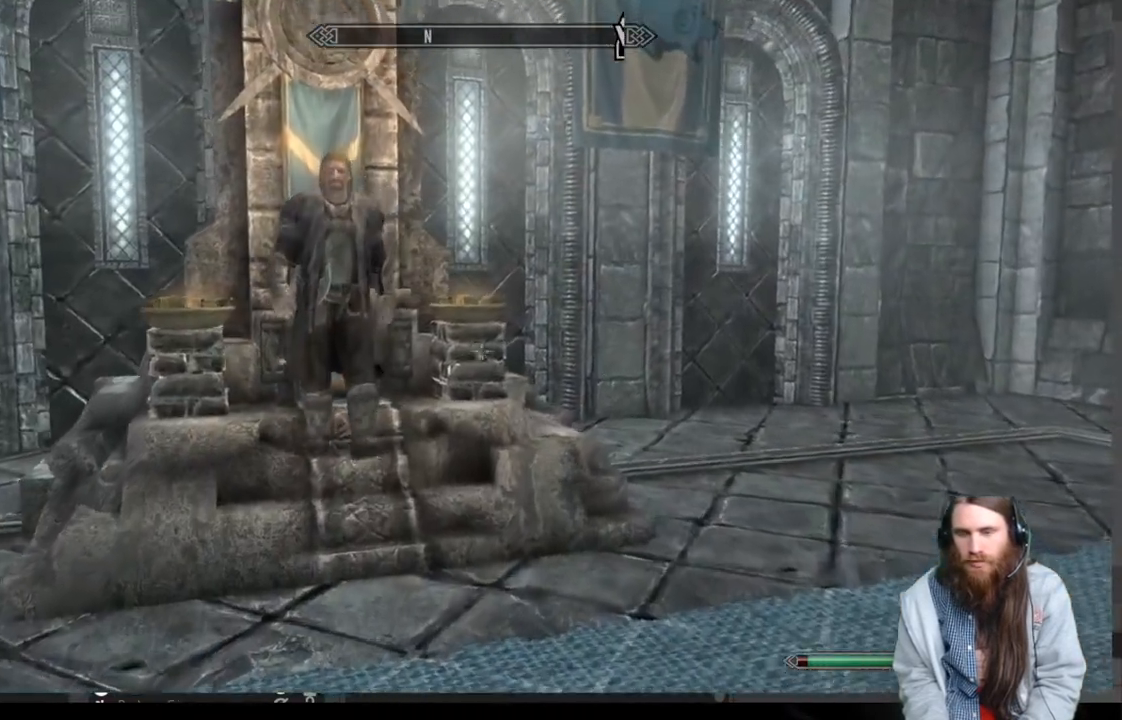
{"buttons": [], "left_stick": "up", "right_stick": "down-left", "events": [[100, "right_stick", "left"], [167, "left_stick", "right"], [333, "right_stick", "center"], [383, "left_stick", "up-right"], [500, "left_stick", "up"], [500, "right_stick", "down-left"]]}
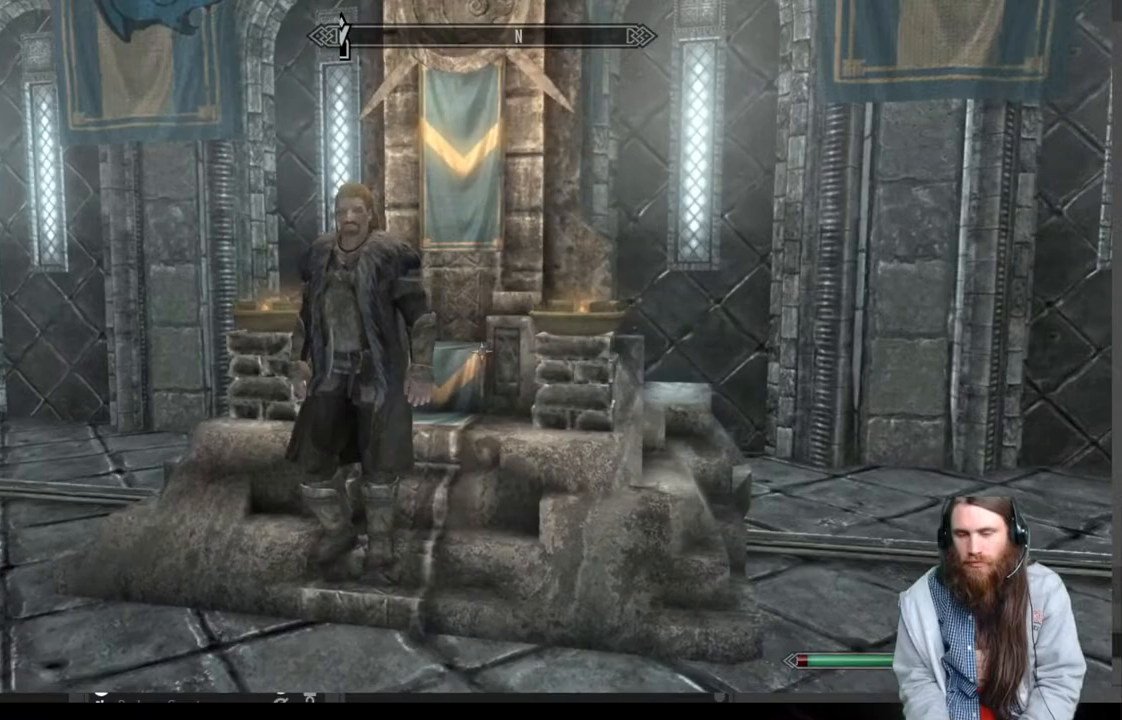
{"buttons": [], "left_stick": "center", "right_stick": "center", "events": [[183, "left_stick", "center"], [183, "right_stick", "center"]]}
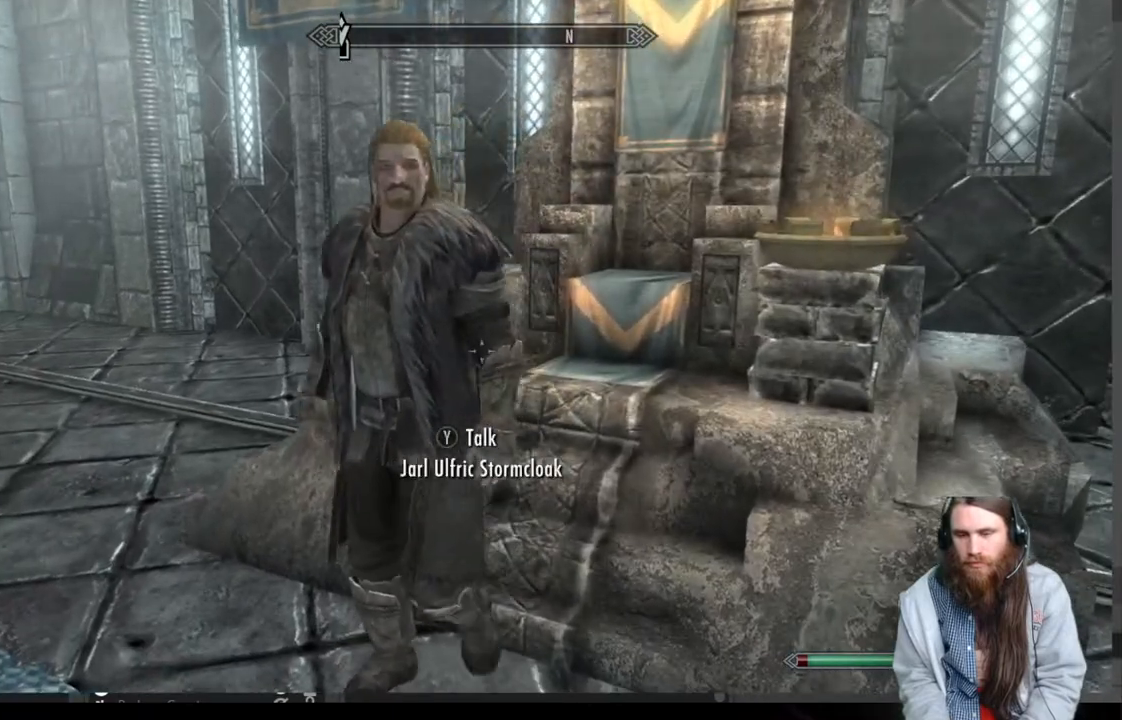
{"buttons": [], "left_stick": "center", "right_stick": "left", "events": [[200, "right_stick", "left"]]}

- **TASK INSTRUCTIONS**: Copy the listing exactly. Leave the pictures out.

- **WRITTEN ANSWER**:
{"buttons": [], "left_stick": "up", "right_stick": "down-left", "events": [[100, "right_stick", "left"], [167, "left_stick", "right"], [333, "right_stick", "center"], [383, "left_stick", "up-right"], [500, "left_stick", "up"], [500, "right_stick", "down-left"]]}
{"buttons": [], "left_stick": "center", "right_stick": "center", "events": [[183, "left_stick", "center"], [183, "right_stick", "center"]]}
{"buttons": [], "left_stick": "center", "right_stick": "left", "events": [[200, "right_stick", "left"]]}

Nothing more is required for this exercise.